### Aim of the task
Give the listing again in full and exactly, apart from its pictures.

BEGIN Records for the task

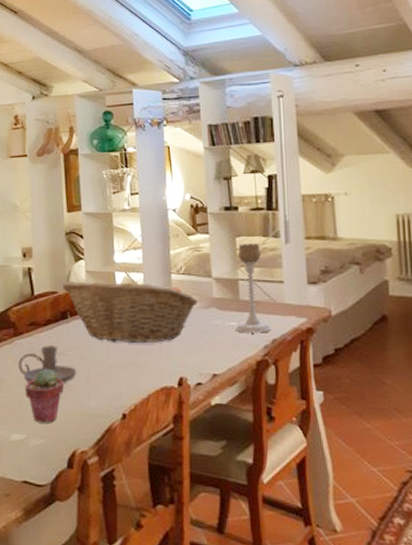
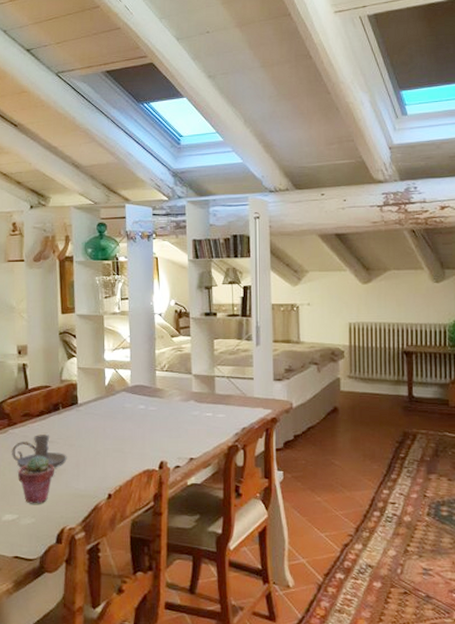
fruit basket: present [63,281,199,343] -> none [56,376,180,431]
candle holder: present [235,243,272,333] -> none [210,345,242,423]

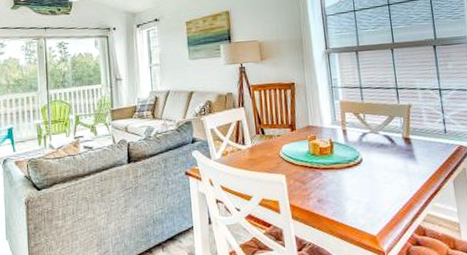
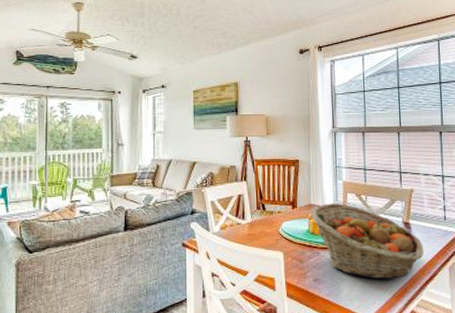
fruit basket: none [309,123,427,197] -> present [310,203,424,279]

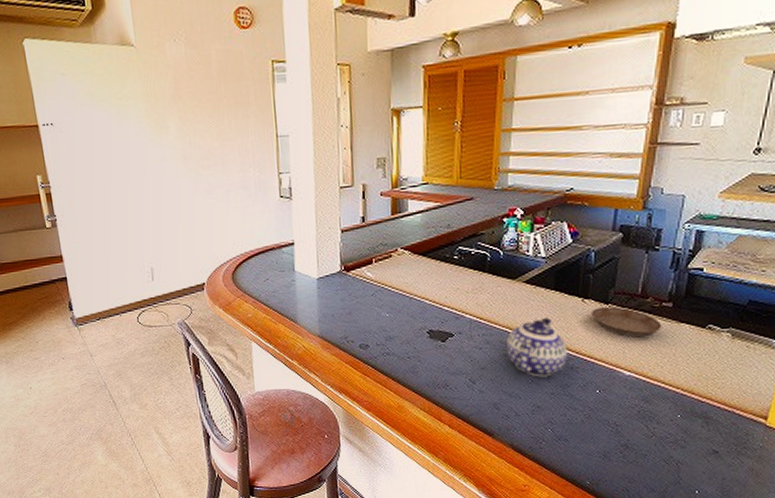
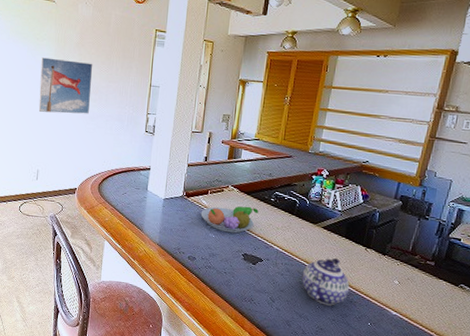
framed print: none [130,119,204,195] -> present [38,57,93,114]
fruit bowl: none [367,270,440,308] -> present [200,206,259,234]
saucer: present [592,307,662,338] -> none [371,257,425,286]

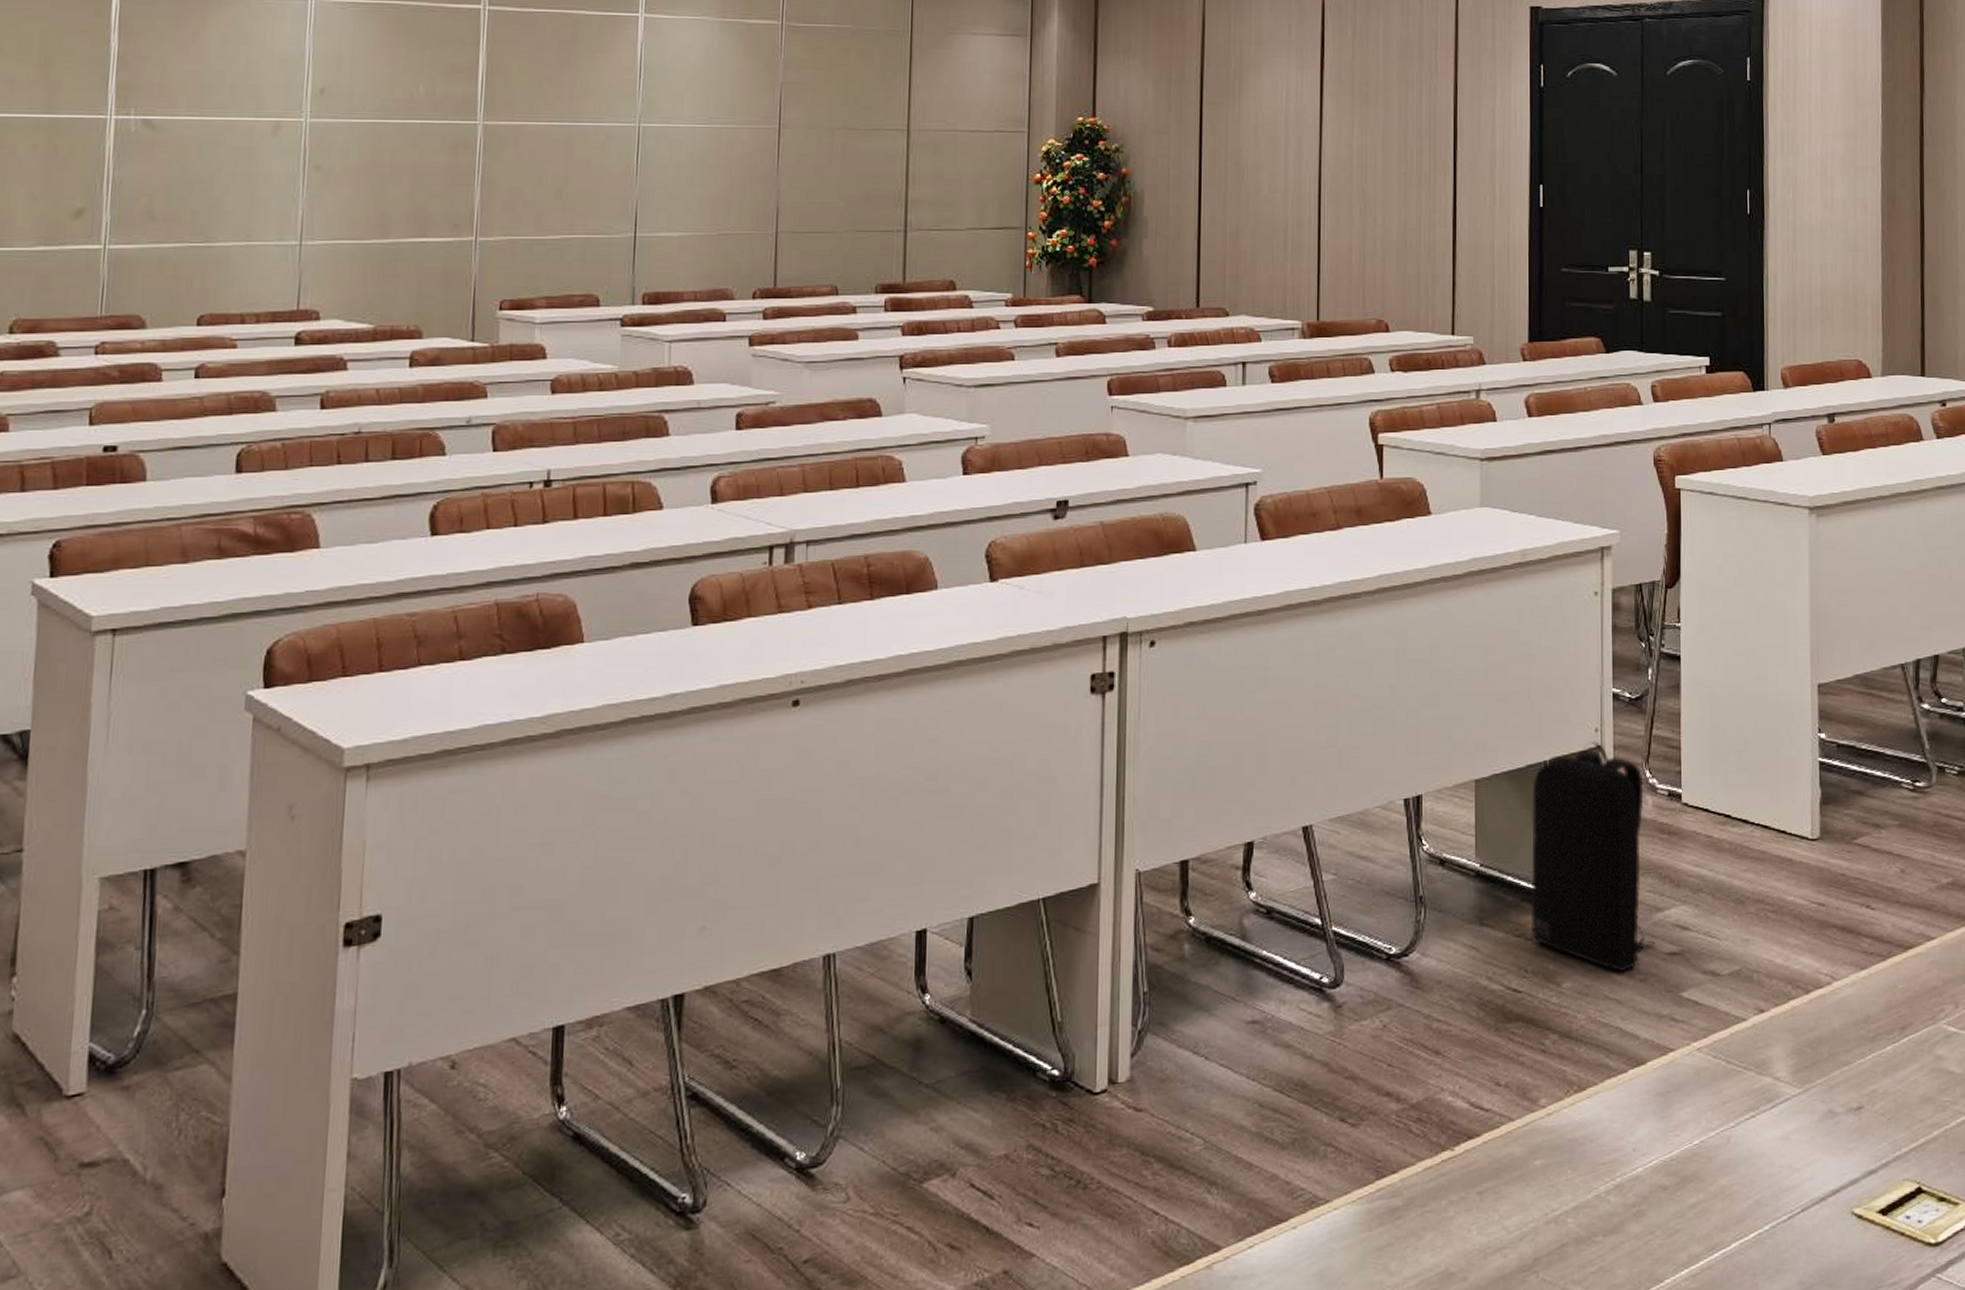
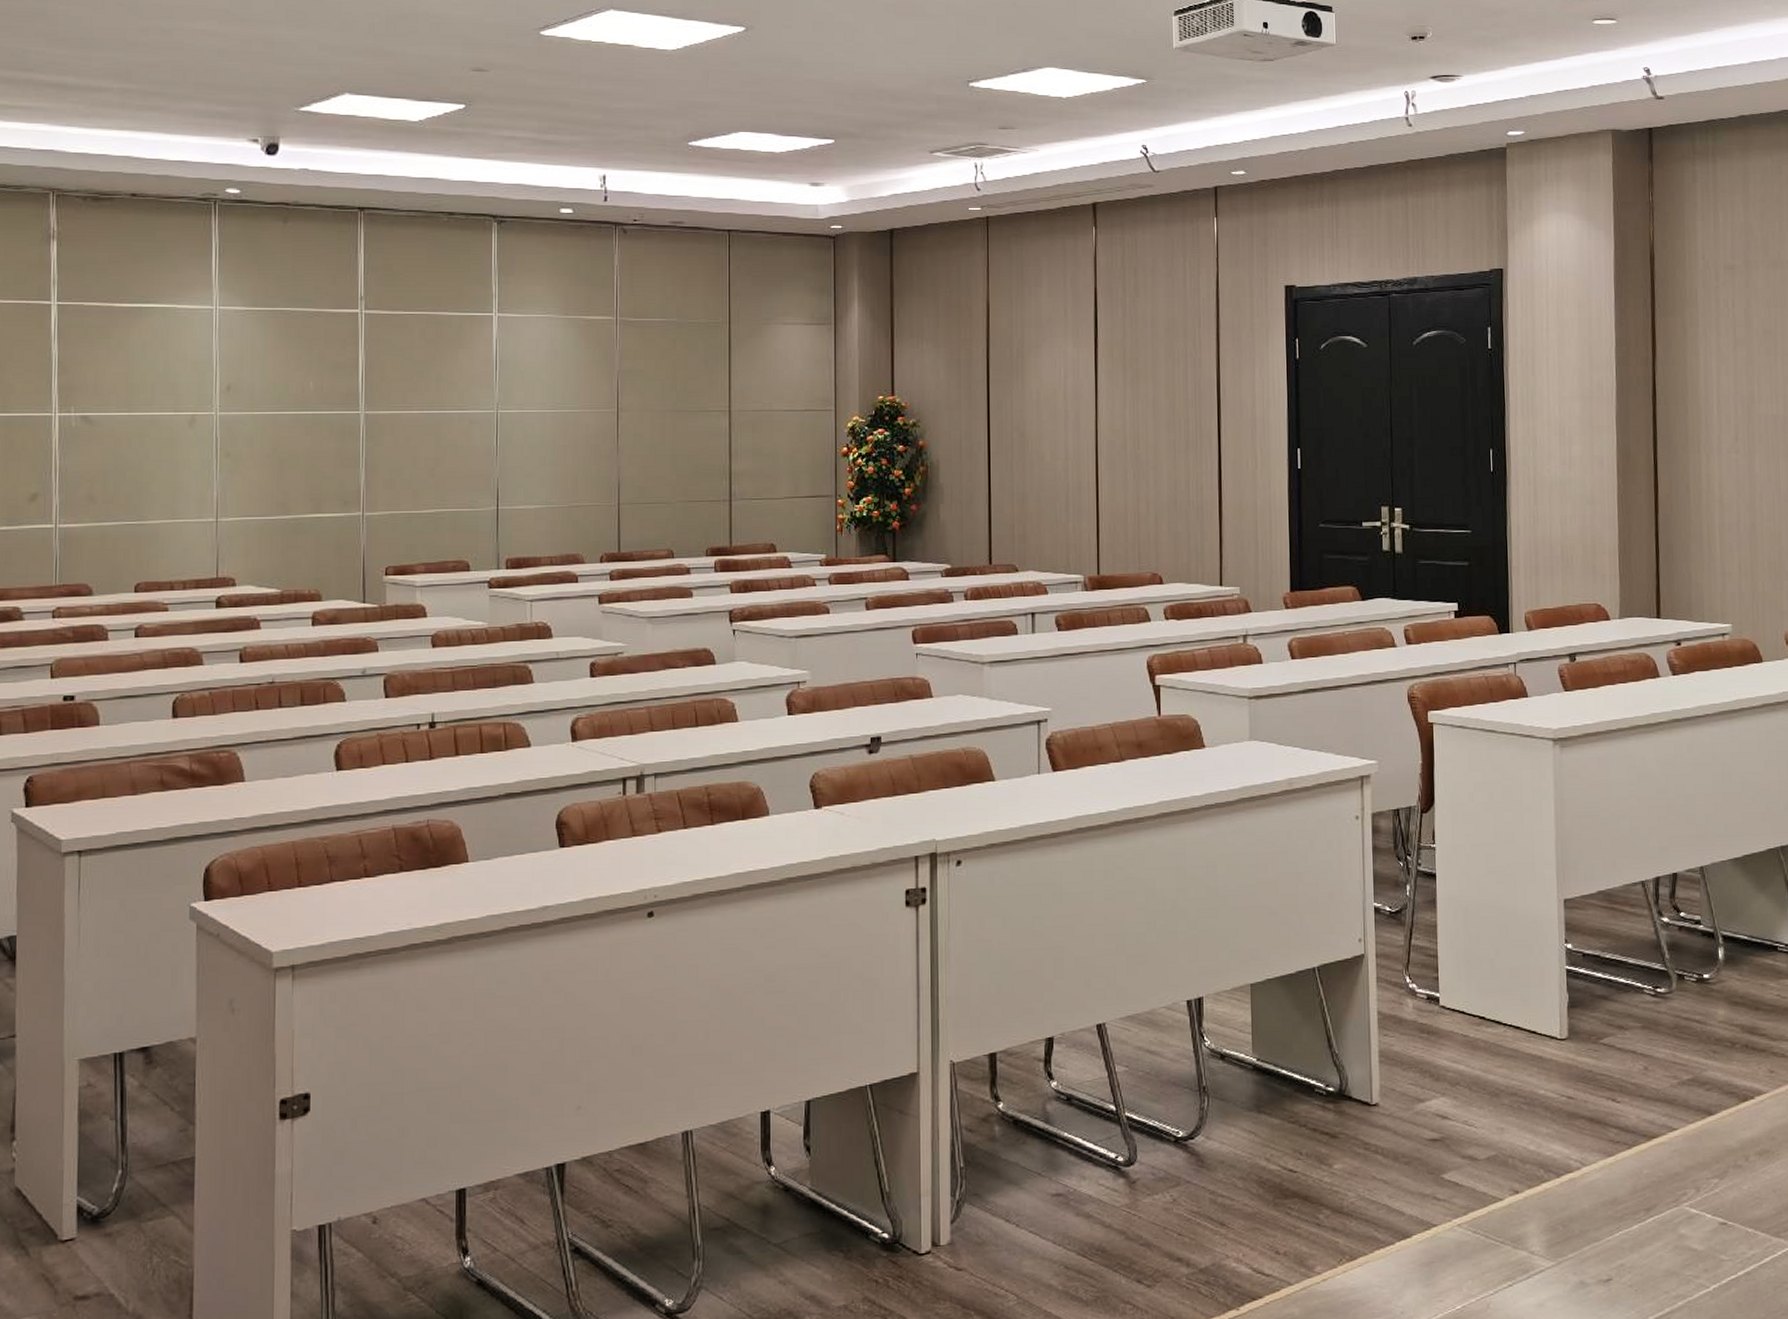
backpack: present [1530,741,1656,972] -> none [1302,950,1418,1156]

END Records for the task

### Written solution
fruit basket: present [63,281,199,343] -> none [56,376,180,431]
candle holder: present [235,243,272,333] -> none [210,345,242,423]

fruit basket: none [309,123,427,197] -> present [310,203,424,279]

framed print: none [130,119,204,195] -> present [38,57,93,114]
fruit bowl: none [367,270,440,308] -> present [200,206,259,234]
saucer: present [592,307,662,338] -> none [371,257,425,286]

backpack: present [1530,741,1656,972] -> none [1302,950,1418,1156]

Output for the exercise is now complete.